● **What to do**: From the line with "M871 94H888L891 104 874 103Z" to the line with "M828 201 849 203 852 224 831 222Z", retype every line exactly, including those two, and leave out the rest of the data below.

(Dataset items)
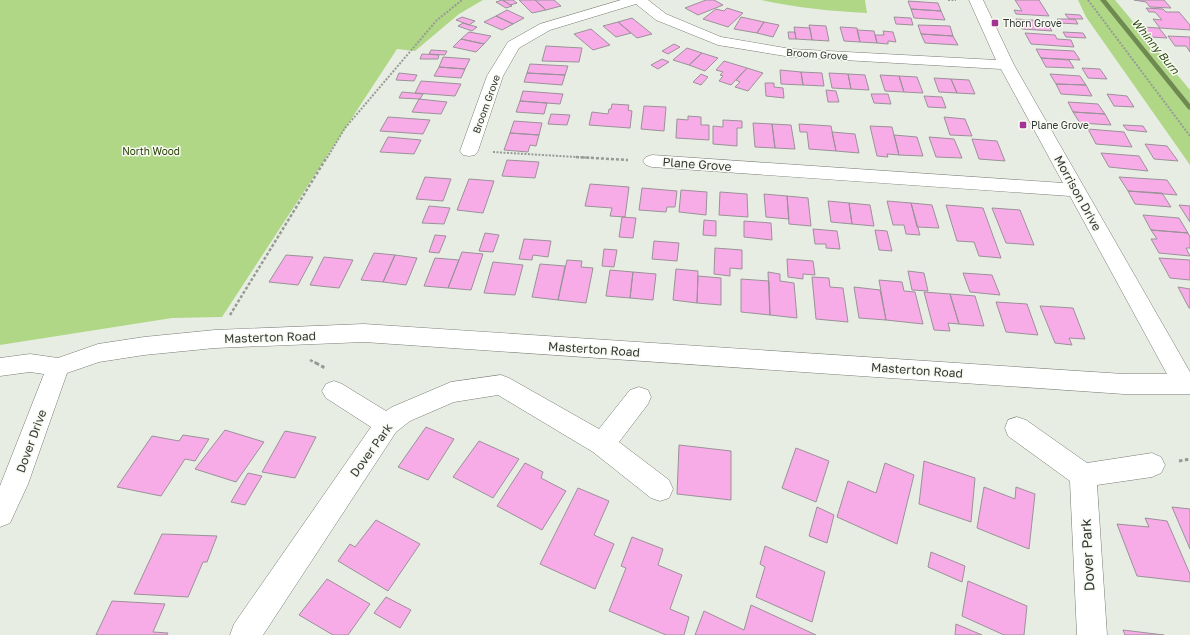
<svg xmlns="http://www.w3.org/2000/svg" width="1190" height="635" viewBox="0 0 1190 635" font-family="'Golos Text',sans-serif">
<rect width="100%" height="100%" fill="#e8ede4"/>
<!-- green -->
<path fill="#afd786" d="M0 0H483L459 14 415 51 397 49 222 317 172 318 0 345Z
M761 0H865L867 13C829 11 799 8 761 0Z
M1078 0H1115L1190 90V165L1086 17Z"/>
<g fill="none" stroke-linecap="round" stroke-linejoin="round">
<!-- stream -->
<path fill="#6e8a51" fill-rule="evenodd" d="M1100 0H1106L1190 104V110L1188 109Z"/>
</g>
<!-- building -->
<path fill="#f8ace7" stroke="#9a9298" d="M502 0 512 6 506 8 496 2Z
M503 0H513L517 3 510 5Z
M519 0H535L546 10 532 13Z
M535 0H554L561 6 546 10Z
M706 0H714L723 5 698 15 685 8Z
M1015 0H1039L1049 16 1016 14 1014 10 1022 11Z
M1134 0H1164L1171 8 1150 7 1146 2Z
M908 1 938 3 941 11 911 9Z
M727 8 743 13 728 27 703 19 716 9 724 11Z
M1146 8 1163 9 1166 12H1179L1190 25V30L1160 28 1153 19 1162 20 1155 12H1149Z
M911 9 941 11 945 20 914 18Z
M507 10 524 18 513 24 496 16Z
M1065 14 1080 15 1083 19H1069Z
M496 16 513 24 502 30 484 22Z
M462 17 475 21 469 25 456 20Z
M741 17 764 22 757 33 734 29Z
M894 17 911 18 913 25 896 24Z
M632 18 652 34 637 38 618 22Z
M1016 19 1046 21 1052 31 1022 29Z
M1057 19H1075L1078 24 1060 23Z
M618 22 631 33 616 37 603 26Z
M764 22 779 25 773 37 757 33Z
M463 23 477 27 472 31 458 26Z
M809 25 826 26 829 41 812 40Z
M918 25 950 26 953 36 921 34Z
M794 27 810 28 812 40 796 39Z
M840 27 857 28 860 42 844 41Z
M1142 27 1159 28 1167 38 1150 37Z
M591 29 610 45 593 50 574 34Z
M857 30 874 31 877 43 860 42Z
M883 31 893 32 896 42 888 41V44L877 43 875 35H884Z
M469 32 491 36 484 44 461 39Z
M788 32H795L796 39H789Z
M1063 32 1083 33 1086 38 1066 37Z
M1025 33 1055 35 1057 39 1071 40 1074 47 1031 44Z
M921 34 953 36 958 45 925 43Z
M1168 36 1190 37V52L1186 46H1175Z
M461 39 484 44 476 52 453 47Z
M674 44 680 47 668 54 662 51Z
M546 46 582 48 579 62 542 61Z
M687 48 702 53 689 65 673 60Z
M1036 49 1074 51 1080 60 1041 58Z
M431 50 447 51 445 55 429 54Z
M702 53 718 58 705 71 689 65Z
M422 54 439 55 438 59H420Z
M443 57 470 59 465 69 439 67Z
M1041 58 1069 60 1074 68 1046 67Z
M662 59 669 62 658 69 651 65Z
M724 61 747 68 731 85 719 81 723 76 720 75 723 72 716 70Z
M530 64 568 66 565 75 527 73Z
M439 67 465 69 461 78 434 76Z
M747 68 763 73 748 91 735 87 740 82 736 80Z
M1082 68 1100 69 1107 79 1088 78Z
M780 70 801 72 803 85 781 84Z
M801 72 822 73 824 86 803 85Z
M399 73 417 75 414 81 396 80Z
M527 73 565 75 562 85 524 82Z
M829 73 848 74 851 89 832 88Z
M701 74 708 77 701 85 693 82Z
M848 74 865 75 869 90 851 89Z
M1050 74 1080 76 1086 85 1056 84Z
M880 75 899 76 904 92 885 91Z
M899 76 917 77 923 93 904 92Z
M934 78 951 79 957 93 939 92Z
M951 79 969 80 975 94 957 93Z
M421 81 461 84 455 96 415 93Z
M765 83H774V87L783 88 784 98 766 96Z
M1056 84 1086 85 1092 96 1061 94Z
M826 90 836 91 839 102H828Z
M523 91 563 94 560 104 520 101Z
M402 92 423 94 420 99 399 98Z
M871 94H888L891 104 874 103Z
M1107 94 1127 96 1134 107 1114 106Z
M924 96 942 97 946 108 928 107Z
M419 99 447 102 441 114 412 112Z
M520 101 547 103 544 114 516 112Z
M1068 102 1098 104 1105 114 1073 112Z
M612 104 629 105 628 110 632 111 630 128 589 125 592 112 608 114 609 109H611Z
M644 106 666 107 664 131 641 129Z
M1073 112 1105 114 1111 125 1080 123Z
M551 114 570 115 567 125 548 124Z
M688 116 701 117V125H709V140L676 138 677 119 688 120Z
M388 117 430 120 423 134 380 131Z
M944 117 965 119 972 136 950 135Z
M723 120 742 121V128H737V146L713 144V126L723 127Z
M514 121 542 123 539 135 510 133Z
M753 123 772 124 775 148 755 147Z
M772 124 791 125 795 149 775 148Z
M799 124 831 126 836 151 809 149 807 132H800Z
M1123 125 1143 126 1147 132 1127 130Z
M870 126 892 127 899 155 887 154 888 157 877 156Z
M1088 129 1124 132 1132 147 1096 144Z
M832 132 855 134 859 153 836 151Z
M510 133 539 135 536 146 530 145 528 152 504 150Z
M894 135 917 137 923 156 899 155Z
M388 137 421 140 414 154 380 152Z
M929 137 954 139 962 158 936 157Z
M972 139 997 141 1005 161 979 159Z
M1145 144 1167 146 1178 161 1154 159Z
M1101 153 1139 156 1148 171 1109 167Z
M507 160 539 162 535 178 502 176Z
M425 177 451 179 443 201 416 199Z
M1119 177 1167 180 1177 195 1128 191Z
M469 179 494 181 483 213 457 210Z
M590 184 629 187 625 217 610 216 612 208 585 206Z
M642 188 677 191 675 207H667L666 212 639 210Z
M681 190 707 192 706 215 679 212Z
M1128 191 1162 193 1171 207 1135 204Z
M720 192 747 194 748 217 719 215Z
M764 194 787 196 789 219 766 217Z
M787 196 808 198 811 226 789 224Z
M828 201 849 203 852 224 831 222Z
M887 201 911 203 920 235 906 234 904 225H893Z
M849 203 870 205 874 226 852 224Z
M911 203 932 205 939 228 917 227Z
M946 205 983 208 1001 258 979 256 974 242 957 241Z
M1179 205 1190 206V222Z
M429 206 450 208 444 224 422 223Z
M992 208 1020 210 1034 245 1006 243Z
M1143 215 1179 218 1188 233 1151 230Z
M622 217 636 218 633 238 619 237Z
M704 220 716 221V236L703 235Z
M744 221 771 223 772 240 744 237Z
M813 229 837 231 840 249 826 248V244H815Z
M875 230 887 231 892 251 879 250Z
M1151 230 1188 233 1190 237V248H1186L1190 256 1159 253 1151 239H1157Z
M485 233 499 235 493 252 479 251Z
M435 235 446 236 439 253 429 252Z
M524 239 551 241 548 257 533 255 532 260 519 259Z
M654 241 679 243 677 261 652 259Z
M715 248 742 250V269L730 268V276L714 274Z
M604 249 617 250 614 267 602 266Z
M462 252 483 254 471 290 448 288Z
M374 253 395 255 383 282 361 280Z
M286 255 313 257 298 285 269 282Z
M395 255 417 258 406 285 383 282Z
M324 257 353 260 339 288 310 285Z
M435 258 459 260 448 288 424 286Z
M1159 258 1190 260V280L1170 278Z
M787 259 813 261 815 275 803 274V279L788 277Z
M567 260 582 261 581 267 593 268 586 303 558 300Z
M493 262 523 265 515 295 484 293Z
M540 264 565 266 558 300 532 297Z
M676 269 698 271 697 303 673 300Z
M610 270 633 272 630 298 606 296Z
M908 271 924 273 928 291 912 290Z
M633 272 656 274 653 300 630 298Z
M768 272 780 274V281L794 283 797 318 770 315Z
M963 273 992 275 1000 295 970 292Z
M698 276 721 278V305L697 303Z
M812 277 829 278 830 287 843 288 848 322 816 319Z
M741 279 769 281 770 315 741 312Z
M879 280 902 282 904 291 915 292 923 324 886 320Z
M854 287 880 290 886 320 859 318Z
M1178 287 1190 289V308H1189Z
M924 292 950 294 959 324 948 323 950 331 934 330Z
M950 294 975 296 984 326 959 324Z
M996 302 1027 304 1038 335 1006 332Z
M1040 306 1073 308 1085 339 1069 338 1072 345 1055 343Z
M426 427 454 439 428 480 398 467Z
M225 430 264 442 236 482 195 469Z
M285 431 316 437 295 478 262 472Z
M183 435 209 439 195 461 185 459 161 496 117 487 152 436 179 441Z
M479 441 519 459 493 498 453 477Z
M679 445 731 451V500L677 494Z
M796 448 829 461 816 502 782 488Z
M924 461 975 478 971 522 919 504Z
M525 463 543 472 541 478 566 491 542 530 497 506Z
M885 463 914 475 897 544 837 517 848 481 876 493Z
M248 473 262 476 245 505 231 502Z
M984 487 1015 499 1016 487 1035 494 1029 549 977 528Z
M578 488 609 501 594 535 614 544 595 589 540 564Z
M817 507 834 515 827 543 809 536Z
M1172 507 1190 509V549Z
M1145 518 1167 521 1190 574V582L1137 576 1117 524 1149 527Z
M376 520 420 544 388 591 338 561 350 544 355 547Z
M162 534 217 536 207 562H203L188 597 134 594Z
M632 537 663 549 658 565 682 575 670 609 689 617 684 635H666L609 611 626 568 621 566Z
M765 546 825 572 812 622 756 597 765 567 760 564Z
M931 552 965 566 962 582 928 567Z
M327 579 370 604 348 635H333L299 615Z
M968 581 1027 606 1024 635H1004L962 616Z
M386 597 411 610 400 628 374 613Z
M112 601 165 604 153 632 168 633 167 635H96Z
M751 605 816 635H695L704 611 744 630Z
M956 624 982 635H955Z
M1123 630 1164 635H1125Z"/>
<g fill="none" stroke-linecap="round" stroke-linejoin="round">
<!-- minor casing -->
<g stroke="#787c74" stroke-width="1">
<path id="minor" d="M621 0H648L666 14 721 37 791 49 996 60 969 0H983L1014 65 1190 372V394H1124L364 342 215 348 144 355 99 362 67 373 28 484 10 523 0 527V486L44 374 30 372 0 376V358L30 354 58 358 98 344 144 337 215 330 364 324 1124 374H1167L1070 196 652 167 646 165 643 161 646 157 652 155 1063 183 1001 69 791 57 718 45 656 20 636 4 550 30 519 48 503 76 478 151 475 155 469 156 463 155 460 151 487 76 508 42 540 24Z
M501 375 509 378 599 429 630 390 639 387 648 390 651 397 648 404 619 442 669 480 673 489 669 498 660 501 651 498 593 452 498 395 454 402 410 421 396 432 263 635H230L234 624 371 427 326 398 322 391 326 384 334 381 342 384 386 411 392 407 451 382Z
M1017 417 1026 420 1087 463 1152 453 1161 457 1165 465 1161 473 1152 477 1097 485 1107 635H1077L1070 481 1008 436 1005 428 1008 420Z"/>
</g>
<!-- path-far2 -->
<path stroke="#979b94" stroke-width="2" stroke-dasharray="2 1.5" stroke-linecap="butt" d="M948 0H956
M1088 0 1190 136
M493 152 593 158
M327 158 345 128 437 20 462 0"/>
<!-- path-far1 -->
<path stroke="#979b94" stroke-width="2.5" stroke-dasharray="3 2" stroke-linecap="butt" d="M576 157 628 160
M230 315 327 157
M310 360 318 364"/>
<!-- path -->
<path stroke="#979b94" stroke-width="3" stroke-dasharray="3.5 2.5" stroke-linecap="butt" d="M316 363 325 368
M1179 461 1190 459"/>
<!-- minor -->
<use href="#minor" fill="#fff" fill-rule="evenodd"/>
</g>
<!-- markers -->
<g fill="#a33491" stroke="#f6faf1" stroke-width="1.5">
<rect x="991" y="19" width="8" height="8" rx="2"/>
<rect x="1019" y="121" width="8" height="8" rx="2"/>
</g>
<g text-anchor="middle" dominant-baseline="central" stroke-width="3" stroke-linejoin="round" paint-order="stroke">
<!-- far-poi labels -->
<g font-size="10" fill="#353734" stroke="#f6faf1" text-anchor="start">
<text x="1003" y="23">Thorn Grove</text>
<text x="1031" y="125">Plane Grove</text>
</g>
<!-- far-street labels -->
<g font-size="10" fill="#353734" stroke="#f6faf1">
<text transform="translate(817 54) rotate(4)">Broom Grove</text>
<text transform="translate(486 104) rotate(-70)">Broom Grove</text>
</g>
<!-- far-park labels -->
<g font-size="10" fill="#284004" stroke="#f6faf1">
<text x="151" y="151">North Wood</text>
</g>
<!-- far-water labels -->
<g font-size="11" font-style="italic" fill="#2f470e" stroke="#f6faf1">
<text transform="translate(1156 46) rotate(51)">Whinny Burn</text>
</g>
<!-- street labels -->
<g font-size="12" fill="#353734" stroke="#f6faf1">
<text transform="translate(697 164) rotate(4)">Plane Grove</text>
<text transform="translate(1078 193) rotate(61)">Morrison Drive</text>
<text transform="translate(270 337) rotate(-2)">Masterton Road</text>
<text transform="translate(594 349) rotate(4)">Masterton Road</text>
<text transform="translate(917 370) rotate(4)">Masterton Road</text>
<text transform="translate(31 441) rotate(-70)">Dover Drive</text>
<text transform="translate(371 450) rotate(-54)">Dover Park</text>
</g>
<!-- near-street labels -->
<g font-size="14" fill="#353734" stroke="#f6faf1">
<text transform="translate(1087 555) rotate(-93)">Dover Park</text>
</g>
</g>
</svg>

● **Response for this exercise**:
M871 94H888L891 104 874 103Z
M1107 94 1127 96 1134 107 1114 106Z
M924 96 942 97 946 108 928 107Z
M419 99 447 102 441 114 412 112Z
M520 101 547 103 544 114 516 112Z
M1068 102 1098 104 1105 114 1073 112Z
M612 104 629 105 628 110 632 111 630 128 589 125 592 112 608 114 609 109H611Z
M644 106 666 107 664 131 641 129Z
M1073 112 1105 114 1111 125 1080 123Z
M551 114 570 115 567 125 548 124Z
M688 116 701 117V125H709V140L676 138 677 119 688 120Z
M388 117 430 120 423 134 380 131Z
M944 117 965 119 972 136 950 135Z
M723 120 742 121V128H737V146L713 144V126L723 127Z
M514 121 542 123 539 135 510 133Z
M753 123 772 124 775 148 755 147Z
M772 124 791 125 795 149 775 148Z
M799 124 831 126 836 151 809 149 807 132H800Z
M1123 125 1143 126 1147 132 1127 130Z
M870 126 892 127 899 155 887 154 888 157 877 156Z
M1088 129 1124 132 1132 147 1096 144Z
M832 132 855 134 859 153 836 151Z
M510 133 539 135 536 146 530 145 528 152 504 150Z
M894 135 917 137 923 156 899 155Z
M388 137 421 140 414 154 380 152Z
M929 137 954 139 962 158 936 157Z
M972 139 997 141 1005 161 979 159Z
M1145 144 1167 146 1178 161 1154 159Z
M1101 153 1139 156 1148 171 1109 167Z
M507 160 539 162 535 178 502 176Z
M425 177 451 179 443 201 416 199Z
M1119 177 1167 180 1177 195 1128 191Z
M469 179 494 181 483 213 457 210Z
M590 184 629 187 625 217 610 216 612 208 585 206Z
M642 188 677 191 675 207H667L666 212 639 210Z
M681 190 707 192 706 215 679 212Z
M1128 191 1162 193 1171 207 1135 204Z
M720 192 747 194 748 217 719 215Z
M764 194 787 196 789 219 766 217Z
M787 196 808 198 811 226 789 224Z
M828 201 849 203 852 224 831 222Z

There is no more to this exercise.